February 19, 2019
"In my day, we didn't have all these food allergies or pea-nut allergies, and if we did, we didn't care. Sure, your face would swell up and turn beet red and your windpipe would constrict until you'd make a wheezing sound like an Edsel with a tank full of bad gas. Then you'd have to get a big syringe full of epinephrine jammed into your erratically beating heart, and by God, you liked it!" – Old man talking about food allergies.
Anyone who's dismissive of food allergies nowadays no doubt comes off sounding like the codger above, but if you look at the evidence and the stats, you start to wonder if a lot of food allergies are just food paranoia run amok.
A few years ago, the Food Allergy & Anaphylaxis Network (FAAN) estimated that 30,000 Americans get hauled off to emergency rooms every year from allergic food reactions and that 150 to 200 of them ultimately die.
Trouble is, these numbers were based on wildly unrealistic extrapolations of a study of people in rural Minnesota, where, over a period of 5 years, 133 of them were treated for "food anaphylaxis," which, by definition, can mean anything from an itchy mouth to going into shock.
However, only 9 of the 133 had to be hospitalized. One died, but it was attributed to exercise instead of food allergies.
The FAAN used this study to come up with the 30,000 number cited above. The trouble is, the Center for Disease Control and Prevention only reports about 12 deaths a year from food allergies.
Probably as a result of crappy stats, the American Academy of Pediatrics ended up specifically demonizing peanuts and schools across the country ended up banning them, as did Southwest Airlines (as recently as last summer). All this fear mongering led to a nation of neurotic children who can't walk into a grocery store or restaurant without being fearful of being attacked by the peanut Babadook.
Dr. Ruchi Gupta, a professor of pediatrics at Northwestern U., headed up a team of researchers that found that most food allergies are a lot like the Babadook – fictional.
After conducting interviews with 40,000 adults, they found that 1 in 10 adults had a food allergy (which extrapolates out to over 26 million people). However, they also found that 1 in 5 think they have a food allergy of some kind but haven't experienced any of the symptoms associated with such an allergy.
That means a couple of things: Yeah, food allergies are pretty common, but also that millions of people who think they're allergic to peanuts, shellfish, milk, wheat, and any number of other suspect foods are delusional.

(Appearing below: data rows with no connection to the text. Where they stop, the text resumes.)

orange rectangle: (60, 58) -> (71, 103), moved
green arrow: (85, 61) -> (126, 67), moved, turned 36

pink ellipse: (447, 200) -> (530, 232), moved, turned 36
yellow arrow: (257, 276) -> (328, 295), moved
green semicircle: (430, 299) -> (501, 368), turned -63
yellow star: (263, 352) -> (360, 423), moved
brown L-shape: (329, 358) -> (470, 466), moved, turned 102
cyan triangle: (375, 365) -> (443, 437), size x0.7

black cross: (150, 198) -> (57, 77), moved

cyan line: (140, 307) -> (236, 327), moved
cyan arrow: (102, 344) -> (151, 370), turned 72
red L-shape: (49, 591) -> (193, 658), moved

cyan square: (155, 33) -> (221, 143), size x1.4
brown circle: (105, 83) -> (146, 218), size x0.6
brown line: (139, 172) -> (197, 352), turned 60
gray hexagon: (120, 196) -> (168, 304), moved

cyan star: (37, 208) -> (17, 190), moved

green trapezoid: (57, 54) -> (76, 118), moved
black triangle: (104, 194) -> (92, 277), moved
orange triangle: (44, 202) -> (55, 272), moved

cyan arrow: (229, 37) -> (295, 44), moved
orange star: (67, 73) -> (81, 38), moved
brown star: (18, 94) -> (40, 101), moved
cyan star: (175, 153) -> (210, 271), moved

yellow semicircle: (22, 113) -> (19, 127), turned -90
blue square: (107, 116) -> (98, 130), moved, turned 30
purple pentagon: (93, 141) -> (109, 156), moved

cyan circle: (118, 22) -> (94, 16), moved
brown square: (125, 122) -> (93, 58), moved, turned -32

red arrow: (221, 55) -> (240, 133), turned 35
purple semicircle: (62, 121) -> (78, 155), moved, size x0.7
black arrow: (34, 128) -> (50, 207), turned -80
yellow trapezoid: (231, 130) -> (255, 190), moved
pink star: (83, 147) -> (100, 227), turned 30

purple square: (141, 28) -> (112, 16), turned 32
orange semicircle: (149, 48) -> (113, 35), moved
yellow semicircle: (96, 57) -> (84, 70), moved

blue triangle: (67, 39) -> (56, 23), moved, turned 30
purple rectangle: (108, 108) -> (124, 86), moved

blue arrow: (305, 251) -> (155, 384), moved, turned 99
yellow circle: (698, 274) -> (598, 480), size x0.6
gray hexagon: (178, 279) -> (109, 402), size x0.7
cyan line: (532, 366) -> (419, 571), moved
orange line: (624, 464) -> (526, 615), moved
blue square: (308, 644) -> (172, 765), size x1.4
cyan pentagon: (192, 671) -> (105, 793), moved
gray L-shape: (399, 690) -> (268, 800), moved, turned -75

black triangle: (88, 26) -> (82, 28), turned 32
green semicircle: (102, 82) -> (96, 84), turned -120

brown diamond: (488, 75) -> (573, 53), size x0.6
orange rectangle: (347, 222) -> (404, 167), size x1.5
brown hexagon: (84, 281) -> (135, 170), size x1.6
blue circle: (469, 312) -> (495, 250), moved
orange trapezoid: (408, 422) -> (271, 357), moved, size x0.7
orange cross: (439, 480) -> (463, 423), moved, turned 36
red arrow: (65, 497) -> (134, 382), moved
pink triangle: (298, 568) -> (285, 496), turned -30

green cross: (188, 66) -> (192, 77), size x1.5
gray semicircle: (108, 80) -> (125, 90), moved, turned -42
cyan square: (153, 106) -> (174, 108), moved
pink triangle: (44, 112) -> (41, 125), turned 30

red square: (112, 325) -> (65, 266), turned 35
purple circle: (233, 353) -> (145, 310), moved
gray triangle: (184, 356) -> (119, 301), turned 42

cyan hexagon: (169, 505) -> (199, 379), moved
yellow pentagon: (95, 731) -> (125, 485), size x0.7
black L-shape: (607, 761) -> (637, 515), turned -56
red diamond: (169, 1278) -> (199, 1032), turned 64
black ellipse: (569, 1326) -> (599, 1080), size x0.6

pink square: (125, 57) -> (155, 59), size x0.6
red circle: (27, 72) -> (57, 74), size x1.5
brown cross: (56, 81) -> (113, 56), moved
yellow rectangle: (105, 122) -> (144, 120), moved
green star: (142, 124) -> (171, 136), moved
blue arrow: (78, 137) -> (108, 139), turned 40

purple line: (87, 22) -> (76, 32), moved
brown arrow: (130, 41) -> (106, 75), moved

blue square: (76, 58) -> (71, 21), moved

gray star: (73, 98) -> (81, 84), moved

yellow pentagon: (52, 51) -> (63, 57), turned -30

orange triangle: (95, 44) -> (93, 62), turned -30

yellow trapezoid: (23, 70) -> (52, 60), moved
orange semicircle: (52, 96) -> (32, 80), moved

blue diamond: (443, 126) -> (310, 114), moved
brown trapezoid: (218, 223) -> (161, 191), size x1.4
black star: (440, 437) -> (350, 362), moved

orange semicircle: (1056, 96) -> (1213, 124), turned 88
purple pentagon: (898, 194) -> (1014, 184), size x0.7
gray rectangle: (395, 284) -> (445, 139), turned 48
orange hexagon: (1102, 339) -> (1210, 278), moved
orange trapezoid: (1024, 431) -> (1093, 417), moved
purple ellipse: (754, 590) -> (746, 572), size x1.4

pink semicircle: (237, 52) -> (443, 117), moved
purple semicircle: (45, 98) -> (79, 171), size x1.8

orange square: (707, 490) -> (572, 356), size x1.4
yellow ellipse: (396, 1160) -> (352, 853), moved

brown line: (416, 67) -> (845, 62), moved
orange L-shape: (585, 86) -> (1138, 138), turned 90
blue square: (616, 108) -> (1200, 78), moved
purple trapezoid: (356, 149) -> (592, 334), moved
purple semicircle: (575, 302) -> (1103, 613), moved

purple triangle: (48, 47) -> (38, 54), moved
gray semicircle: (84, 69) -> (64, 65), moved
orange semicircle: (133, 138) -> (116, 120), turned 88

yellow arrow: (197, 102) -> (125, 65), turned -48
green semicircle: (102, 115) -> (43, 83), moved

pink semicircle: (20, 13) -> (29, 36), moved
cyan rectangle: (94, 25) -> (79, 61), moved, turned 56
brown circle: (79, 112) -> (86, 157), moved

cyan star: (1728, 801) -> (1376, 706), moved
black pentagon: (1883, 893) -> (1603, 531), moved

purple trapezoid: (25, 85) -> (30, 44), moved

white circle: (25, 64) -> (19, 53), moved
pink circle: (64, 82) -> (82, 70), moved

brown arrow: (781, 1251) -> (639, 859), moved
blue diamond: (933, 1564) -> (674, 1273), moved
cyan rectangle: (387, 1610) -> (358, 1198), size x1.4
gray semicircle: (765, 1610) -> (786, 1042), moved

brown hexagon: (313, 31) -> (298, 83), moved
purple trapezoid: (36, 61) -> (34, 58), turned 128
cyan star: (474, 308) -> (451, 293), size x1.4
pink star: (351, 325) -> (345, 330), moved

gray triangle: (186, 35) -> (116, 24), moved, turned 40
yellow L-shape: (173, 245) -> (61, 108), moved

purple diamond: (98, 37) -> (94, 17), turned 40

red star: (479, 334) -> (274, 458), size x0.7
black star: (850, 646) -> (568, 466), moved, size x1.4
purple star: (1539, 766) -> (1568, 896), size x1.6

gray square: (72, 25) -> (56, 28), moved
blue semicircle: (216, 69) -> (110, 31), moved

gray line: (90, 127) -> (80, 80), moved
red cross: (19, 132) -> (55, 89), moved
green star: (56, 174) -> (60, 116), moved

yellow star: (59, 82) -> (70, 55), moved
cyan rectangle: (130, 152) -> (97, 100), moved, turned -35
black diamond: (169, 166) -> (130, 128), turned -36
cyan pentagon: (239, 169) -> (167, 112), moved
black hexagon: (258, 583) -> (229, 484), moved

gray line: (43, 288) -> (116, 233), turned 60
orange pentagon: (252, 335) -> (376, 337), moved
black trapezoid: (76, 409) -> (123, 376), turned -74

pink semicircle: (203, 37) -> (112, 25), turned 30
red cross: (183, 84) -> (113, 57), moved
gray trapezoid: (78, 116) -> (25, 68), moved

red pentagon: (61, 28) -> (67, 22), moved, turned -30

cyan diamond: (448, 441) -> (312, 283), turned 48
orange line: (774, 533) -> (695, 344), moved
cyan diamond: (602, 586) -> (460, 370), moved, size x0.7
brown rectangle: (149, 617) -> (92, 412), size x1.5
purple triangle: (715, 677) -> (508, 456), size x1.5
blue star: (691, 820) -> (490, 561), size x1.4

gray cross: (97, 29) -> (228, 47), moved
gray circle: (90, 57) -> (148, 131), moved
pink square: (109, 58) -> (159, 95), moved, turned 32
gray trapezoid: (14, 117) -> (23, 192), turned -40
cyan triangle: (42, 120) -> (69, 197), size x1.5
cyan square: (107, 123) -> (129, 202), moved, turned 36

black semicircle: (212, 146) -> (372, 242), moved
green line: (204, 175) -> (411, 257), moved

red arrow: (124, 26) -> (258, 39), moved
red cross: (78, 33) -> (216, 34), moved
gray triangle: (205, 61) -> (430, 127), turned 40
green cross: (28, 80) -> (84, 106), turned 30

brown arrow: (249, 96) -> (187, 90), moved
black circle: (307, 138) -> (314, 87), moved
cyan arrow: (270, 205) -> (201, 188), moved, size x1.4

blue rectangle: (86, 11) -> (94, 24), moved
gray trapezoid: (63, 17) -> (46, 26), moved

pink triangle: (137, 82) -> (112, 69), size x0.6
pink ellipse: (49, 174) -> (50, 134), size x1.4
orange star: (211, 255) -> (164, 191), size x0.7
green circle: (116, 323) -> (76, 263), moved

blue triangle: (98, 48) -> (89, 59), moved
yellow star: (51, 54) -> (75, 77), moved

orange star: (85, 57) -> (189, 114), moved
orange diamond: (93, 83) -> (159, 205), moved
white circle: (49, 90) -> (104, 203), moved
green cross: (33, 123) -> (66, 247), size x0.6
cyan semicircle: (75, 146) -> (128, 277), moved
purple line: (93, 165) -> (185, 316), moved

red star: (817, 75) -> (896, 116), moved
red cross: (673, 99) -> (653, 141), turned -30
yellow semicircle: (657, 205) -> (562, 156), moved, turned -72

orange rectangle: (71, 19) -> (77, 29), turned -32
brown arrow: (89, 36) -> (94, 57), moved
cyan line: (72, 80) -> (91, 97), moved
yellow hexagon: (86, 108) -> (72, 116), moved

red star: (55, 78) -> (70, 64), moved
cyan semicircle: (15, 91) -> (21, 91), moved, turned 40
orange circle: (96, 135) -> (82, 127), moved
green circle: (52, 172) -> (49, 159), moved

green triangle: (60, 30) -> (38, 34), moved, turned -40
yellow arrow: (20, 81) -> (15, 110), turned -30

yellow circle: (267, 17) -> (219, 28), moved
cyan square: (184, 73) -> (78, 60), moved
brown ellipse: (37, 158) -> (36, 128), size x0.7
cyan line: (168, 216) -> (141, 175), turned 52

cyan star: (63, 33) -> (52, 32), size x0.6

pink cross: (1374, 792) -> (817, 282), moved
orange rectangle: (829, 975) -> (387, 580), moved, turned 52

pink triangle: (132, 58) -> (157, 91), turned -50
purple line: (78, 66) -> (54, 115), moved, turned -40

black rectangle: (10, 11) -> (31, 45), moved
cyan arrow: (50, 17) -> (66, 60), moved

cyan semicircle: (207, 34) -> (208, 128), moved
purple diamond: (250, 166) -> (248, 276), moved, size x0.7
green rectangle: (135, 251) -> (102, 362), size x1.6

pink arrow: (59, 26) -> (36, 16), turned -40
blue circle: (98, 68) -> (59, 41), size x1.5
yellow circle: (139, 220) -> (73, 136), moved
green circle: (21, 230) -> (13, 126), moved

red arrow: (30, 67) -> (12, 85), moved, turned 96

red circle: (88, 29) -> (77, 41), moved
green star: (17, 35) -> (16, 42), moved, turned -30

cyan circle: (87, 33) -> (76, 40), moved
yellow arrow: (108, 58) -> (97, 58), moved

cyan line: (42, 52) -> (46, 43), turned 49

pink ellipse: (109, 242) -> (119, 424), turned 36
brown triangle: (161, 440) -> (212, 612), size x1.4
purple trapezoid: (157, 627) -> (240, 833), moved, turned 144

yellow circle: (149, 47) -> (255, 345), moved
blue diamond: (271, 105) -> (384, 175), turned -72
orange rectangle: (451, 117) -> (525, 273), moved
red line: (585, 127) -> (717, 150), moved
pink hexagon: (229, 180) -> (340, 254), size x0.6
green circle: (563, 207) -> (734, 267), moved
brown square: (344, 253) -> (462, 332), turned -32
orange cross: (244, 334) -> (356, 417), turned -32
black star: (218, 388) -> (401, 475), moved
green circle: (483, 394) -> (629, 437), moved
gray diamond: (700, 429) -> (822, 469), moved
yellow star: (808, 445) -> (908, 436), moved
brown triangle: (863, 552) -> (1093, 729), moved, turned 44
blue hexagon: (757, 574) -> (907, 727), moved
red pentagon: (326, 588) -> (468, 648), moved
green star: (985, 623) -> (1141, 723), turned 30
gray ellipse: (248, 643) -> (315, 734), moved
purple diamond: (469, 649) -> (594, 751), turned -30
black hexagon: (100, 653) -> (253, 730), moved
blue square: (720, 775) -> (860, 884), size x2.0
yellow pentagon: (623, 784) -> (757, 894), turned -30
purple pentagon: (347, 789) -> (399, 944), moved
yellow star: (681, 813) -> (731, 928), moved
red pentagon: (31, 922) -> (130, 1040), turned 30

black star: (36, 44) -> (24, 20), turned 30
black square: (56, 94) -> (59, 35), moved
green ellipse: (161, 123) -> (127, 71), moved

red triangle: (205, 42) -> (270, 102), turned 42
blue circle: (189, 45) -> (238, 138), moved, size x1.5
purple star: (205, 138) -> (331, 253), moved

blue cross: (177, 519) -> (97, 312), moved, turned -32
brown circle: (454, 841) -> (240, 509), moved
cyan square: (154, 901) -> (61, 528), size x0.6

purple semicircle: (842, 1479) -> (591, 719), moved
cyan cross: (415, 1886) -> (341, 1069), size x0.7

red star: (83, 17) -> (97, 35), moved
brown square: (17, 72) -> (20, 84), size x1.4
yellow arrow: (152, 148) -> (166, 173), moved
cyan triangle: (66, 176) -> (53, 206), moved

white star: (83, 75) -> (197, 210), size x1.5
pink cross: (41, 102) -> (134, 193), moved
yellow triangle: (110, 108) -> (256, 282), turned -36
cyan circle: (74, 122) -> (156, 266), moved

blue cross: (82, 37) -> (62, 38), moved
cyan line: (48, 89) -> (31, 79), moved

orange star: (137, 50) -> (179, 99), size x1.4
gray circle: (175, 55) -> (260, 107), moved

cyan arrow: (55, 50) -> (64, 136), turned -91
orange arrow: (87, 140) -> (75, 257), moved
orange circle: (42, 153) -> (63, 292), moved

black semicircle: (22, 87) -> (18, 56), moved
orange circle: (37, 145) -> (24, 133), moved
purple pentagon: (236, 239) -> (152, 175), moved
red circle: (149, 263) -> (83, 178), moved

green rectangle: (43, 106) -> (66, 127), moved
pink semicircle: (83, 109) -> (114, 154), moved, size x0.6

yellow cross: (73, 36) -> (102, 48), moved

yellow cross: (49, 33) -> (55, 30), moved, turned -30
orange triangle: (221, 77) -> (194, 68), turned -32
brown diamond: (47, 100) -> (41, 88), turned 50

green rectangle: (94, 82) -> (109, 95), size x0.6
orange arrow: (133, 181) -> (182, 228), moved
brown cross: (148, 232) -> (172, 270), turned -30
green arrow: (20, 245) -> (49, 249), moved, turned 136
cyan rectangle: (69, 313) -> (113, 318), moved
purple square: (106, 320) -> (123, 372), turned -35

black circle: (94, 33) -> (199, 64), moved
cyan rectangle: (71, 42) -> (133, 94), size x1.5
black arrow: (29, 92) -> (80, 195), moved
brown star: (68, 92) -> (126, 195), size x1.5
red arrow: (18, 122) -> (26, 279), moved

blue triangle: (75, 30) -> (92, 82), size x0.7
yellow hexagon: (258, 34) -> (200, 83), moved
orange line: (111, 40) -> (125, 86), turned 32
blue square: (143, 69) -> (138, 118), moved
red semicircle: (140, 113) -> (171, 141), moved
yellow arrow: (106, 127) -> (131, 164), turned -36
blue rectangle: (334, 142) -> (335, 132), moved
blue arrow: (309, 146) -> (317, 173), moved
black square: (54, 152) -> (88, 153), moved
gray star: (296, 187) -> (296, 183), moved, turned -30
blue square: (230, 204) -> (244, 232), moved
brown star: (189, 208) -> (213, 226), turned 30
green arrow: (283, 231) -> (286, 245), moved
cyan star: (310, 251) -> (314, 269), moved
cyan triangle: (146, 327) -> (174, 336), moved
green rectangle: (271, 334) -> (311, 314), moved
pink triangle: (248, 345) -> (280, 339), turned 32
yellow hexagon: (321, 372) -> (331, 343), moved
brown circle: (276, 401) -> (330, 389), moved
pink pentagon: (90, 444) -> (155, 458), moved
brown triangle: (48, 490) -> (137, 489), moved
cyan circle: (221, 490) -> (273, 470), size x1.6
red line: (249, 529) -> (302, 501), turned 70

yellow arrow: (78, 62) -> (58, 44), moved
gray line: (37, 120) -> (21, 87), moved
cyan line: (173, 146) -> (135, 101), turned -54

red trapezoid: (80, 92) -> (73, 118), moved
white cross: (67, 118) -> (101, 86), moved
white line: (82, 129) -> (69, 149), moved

Of course, they might just be confusing food allergies with food intolerance, which is when your stomach gets angried up from some food. Food intolerances might just make you gassy and force you to plan excursions around the availability of restrooms, but true food allergies could kill you.
The lesson here is that you shouldn't self-diagnose alleged food allergies. Doing so can result in avoiding certain foods for no reason, in addition to being labeled as persnickety and being excluded from a lot of dinner parties. If you think you have a food allergy, visit a specialist and get it confirmed.
Terrorists should forget about anthrax or sarin. If they want to scare the bejesus out of everybody, they should just pop a paper bag full of peanut dust and watch the parents go apoplectic.
But allergists and pediatrics say that the fear is unfounded. Dr. Matthew Greenhawt, associate professor of pediatrics at Children's Hospital in Aurora, Colorado, explains it this way:
"One of the more common misperceptions we deal with is this concern that peanut dust will somehow aerosolize. Look, if you have a peanut allergy, you absolutely can fly and do it safely. I see too many families that often don't go on vacation because they're scared to fly. It's robbing them of the opportunity to live their lives."
While there's no way of knowing for sure what causes all these food allergies (the real ones, at least), it could very well be from overly protective parents shielding their kids from some or all of the most commonly implicated foods. In fact, those mothers who routinely expose their kids to potentially allergic foods – out of wisdom or maybe negligent indifference – end up having kids who aren't a mess.
As a result of this revelation, there are now new recommendations on how to desensitize highest risk infants (those with severe eczema and/or egg allergy), at least to peanuts. Parents are simply instructed to introduce peanuts to them, albeit slowly, between 4-6 months of age.
If you're an adult who recently developed a food allergy, you're kind of screwed. However, those of you who are allergic to a particular fruit of vegetable might be able to get around the problem by cooking the offending food, which changes the protein (food allergens are almost always proteins) so that the immune system is hoodwinked into not recognizing them.